_EXTRACT PROVIDED_
*-*-*

How interestingly and inconveniently the world always seems to catch up with us, or we with it. How certainty and expectation are rerouted following the laws of nature more often than that of human will. So is human will the culprit? We are victims of our own blindness as much as the beneficiaries of our vast ability to create. Hope I haven’t lost you already. When we get wake up calls, do we actually wake up? Do we put our feet to the floor and follow where we may be being led or do we swing them back up and hit the snooze alarm?
So the president finally has COVID-19. How should we react? Over 200,000 have died in the US, 25% of the world’s death rate and rapidly rising. Whether he’s a survivor or a casualty he’s still more than a number, he’s part of the larger tragedy we are all confronting in our various ways. This should not be a “gotcha” moment, only a reminder of how carelessness and arrogance always work against our better instincts and well-being.
Two months ago I was finally diagnosed with Lyme disease after having had symptoms for an indeterminate period of time (some months). Being an outdoor person in the warmer months and one who enjoys sun, water, warmth, etc. at some point I let my guard down or was oblivious to the possibility. Wishful thinking is no substitute for intelligent precautions. Not wearing a mask in public is just as much a known invitation for COVID-19. Trump liked to think he was disempowering the virus by not wearing a mask and calling it the “China Virus,” pretending it would go away. Now he will hopefully realize it’s the Trump Virus just as easily. We both have lessons to learn.
Cause and effect undeniably reduces the equation to a function of wisdom vs folly. Knowledge vs ignorance. Experiencing consequences should teach us the best routes to follow, but we like to twist truth to conform to our preconceptions of what might benefit us the most. The dangling jewels catch our eyes and more measured thoughts are left dangling to no effect. We make too many choices based on the moment and yes, Trump presented something different. Now we’re confronted with the reality: a president compounded and cuckolded by the bald facts that make him a fool. In olden times, a cuckold was the sucker of a husband who got fooled by his wife’s affair with another man. Shakespeare had great fun with that.

*-*-*

Source records
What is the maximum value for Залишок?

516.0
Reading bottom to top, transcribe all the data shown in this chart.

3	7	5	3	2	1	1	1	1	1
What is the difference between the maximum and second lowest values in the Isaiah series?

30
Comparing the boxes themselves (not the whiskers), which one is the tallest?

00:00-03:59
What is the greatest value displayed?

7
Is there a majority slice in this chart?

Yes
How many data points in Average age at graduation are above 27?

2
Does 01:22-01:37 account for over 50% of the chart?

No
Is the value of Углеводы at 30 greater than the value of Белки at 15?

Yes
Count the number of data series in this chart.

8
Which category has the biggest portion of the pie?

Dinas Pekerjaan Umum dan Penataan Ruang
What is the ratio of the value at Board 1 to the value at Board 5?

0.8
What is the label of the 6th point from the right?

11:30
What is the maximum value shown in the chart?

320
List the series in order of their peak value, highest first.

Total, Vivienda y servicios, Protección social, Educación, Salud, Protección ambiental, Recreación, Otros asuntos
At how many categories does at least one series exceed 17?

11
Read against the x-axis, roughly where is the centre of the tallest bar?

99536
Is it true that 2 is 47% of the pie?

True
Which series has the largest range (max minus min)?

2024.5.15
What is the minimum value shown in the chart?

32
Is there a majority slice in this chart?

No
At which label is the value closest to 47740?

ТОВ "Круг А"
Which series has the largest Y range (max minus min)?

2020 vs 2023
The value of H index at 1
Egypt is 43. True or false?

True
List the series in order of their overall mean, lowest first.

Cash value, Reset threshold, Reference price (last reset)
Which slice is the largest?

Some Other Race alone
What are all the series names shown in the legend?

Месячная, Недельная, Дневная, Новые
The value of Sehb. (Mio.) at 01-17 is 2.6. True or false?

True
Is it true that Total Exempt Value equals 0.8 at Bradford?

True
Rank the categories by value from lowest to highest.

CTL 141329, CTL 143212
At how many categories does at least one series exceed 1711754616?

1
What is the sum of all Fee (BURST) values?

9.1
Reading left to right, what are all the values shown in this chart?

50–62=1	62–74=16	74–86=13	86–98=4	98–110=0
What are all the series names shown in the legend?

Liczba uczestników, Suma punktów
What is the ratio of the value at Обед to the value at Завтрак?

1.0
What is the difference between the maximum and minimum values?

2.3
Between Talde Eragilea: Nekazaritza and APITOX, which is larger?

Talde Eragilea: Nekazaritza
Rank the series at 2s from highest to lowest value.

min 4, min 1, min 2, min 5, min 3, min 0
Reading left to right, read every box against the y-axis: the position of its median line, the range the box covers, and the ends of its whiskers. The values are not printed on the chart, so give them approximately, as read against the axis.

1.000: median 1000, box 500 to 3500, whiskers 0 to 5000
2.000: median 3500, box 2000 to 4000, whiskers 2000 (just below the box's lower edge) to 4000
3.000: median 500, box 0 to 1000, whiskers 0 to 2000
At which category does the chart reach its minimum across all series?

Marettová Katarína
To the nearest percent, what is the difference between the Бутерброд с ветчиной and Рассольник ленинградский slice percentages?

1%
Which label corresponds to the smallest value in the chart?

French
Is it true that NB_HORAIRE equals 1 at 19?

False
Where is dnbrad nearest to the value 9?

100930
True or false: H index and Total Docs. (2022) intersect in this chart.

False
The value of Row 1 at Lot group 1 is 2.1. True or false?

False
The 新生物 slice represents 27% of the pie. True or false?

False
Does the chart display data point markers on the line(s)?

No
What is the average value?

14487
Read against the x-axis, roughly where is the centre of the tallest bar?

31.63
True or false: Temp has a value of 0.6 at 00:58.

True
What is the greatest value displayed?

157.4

*-*-*

_PROBLEMS AND TASKS_
[a] Answer these questions using the essay:
(i) How many people had died in the US?
(ii) How long ago was the writer diagnosed with Lyme disease?
(iii) What was a cuckold in olden times?
[b] Decide whether each statement agrees with the essay, and quote the words that settle it:
(i) The writer's symptoms had lasted for some months before the diagnosis.
(ii) The US accounts for half of the world's death rate.
(iii) Trump thought wearing a mask would disempower the virus.
[c] Reproduce the essay's wording between "How interestingly and" and "the snooze alarm?", inclusive.
The listing is material separate from the essay.

_ANSWERS BY ITEM NUMBER_
[a]
(i) Over 200,000.
(ii) Two months ago.
(iii) The sucker of a husband who got fooled by his wife's affair with another man.

[b]
(i) Yes: "after having had symptoms for an indeterminate period of time (some months)"
(ii) No: "25% of the world’s death rate and rapidly rising"
(iii) No: "Trump liked to think he was disempowering the virus by not wearing a mask"

[c]
How interestingly and inconveniently the world always seems to catch up with us, or we with it. How certainty and expectation are rerouted following the laws of nature more often than that of human will. So is human will the culprit? We are victims of our own blindness as much as the beneficiaries of our vast ability to create. Hope I haven’t lost you already. When we get wake up calls, do we actually wake up? Do we put our feet to the floor and follow where we may be being led or do we swing them back up and hit the snooze alarm?